I have survey data with a comments column. I am looking to so sentiment analysis on the responses. The problem is there are many languages in the data and I can't figure out how to eliminate multiple language stopwords from the set
'nps' is my data source, nps$customer.feedback is the comments column.
First I tokenize the data
#TOKENISE
comments <- nps %>%
filter(!is.na(cusotmer.feedback)) %>%
select(cat, Comment) %>%
group_by(row_number(), cat)
comments <- comments %>% ungroup()
Getting rid of stopwords
nps_words <- nps_words %>% anti_join(stop_words, by = c('word'))

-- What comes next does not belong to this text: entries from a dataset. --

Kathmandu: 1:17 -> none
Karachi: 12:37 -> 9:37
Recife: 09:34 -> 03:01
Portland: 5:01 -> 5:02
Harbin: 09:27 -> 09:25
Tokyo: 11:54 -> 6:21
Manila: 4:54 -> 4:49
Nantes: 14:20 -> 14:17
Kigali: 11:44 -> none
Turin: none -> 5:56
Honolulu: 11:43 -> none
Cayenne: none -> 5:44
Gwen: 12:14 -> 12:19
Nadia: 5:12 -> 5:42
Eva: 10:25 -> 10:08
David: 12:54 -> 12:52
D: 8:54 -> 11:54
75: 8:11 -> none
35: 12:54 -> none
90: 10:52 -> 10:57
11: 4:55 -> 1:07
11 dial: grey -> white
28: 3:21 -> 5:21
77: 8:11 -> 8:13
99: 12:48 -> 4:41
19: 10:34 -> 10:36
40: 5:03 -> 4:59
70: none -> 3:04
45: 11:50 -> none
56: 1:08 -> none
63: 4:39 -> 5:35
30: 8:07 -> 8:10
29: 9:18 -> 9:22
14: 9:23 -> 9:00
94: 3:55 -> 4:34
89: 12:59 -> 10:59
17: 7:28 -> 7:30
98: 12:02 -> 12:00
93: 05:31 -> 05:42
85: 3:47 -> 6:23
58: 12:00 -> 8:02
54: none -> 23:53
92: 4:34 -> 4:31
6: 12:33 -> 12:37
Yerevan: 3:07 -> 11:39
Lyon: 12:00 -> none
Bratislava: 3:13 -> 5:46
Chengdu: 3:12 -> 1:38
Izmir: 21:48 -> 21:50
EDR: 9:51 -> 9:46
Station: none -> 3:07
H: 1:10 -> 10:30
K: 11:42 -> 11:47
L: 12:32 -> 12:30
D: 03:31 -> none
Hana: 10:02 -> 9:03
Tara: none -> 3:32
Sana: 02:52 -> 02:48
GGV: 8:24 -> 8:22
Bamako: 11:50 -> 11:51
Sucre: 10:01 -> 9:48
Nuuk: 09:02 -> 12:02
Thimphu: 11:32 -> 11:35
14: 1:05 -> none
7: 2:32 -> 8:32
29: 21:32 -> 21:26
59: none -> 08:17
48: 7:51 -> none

Then use Stemming and get_sentimets("bing") to show word counts by sentiment.
#stemgraph
nps_words %>%
mutate(word = wordStem(word)) %>%
inner_join(get_sentiments("bing") %>% mutate(word = wordStem(word)), by =
c('word')) %>%
count(cat, word, sentiment) %>%
group_by(cat, sentiment) %>%
top_n(7) %>%
ungroup() %>%
ggplot(aes(x=reorder(word, n), y = n, fill = sentiment)) +
geom_col() +
coord_flip() +
facet_wrap( ~cat, scales = "free") +
scale_fill_brewer(palette = "Set1") +
labs(title = "Word counts by Sentiment by Category - Bing (Stemmed)", x =
`"Words", y = "Count")`
However, "di" and "die" appear in 'negative' graph due to German text being analyzed.
Can someone help?
My goal is to get eliminate German stopwords using the above code.